[Collected data]
--- BEGIN ---
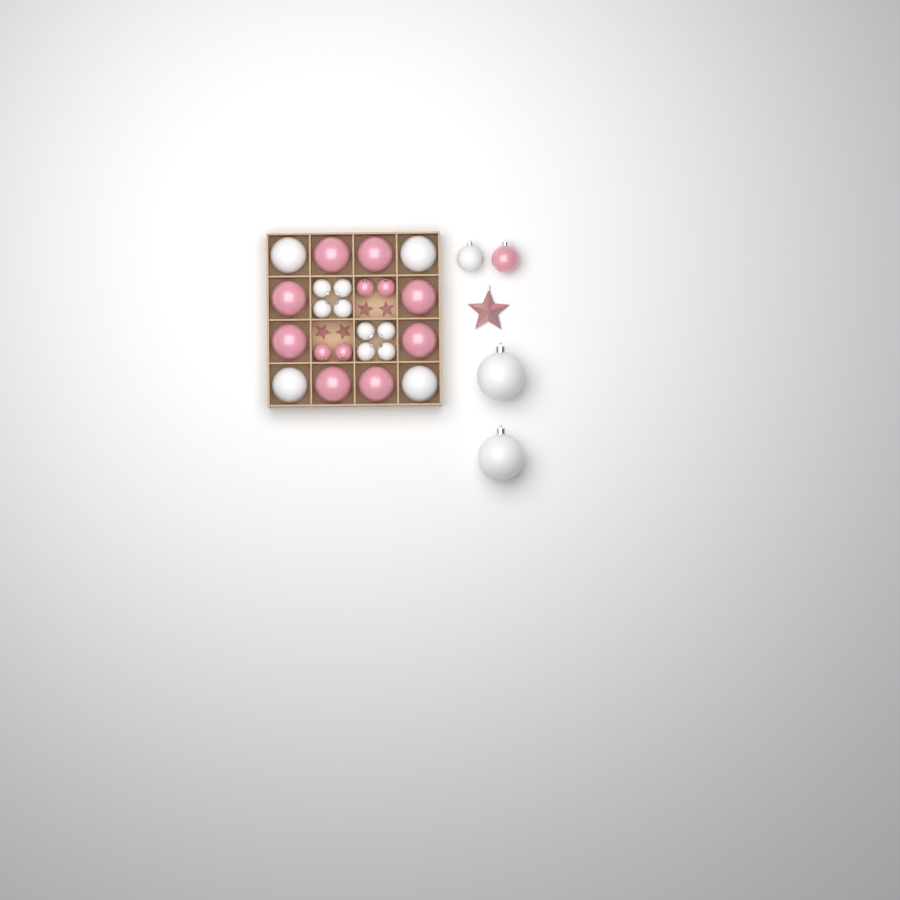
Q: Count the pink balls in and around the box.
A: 13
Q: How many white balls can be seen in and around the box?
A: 15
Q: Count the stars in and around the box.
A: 5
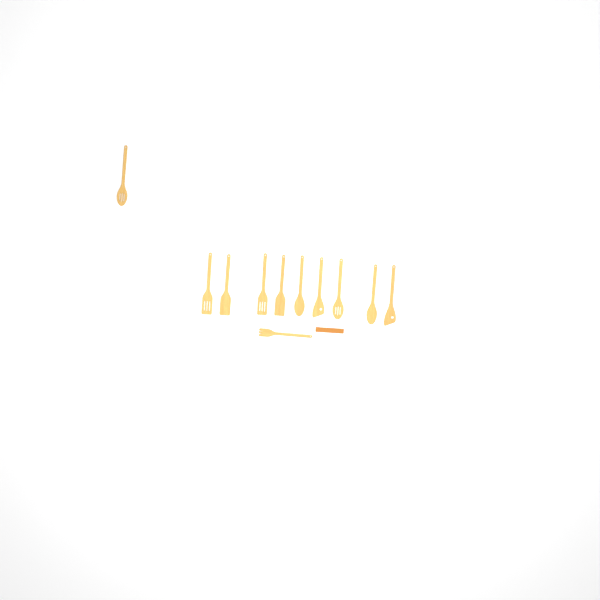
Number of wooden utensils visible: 11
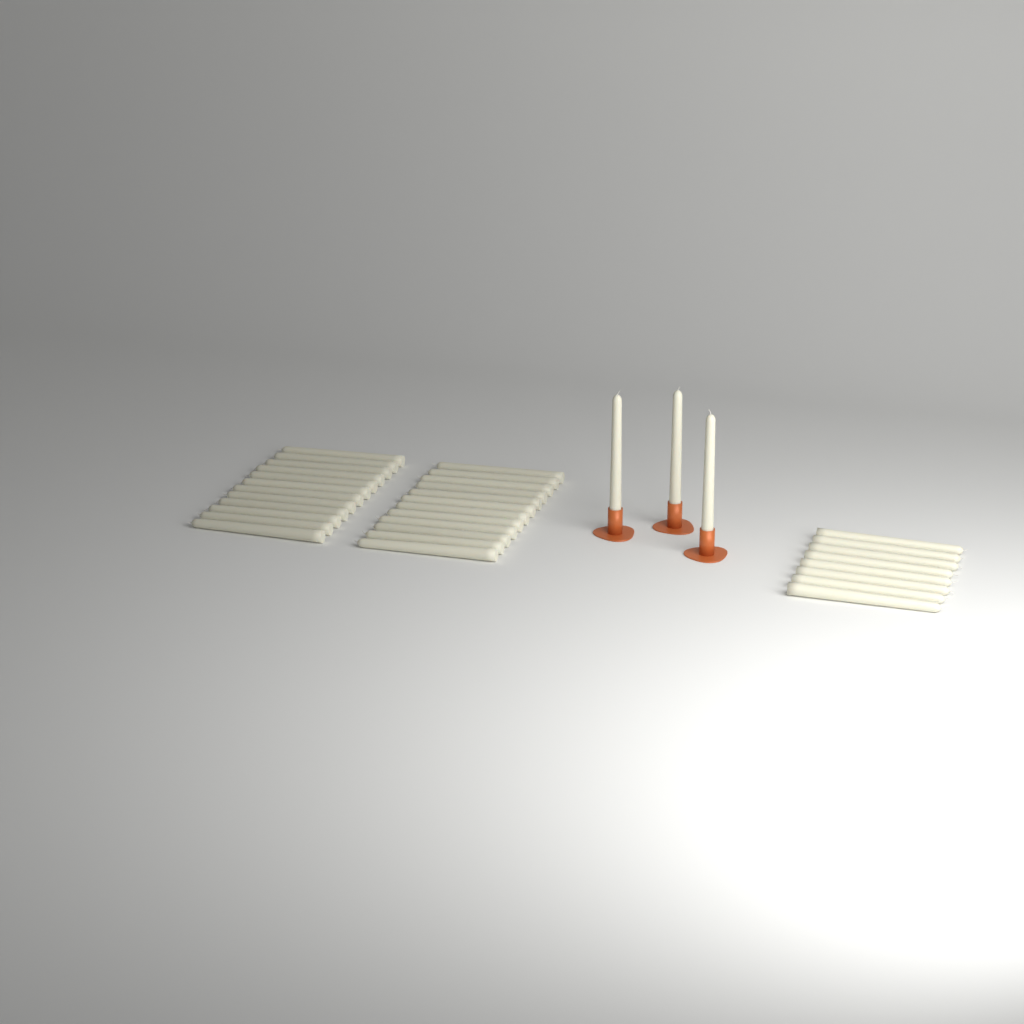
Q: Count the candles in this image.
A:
--- END ---
• **The task**
Duplicate the data from the line containing "Q: Count the stars in and around the box." through the end of the data, leaving the pictures out.

• **Task output**
Q: Count the stars in and around the box.
A: 5
Number of wooden utensils visible: 11
Q: Count the candles in this image.
A:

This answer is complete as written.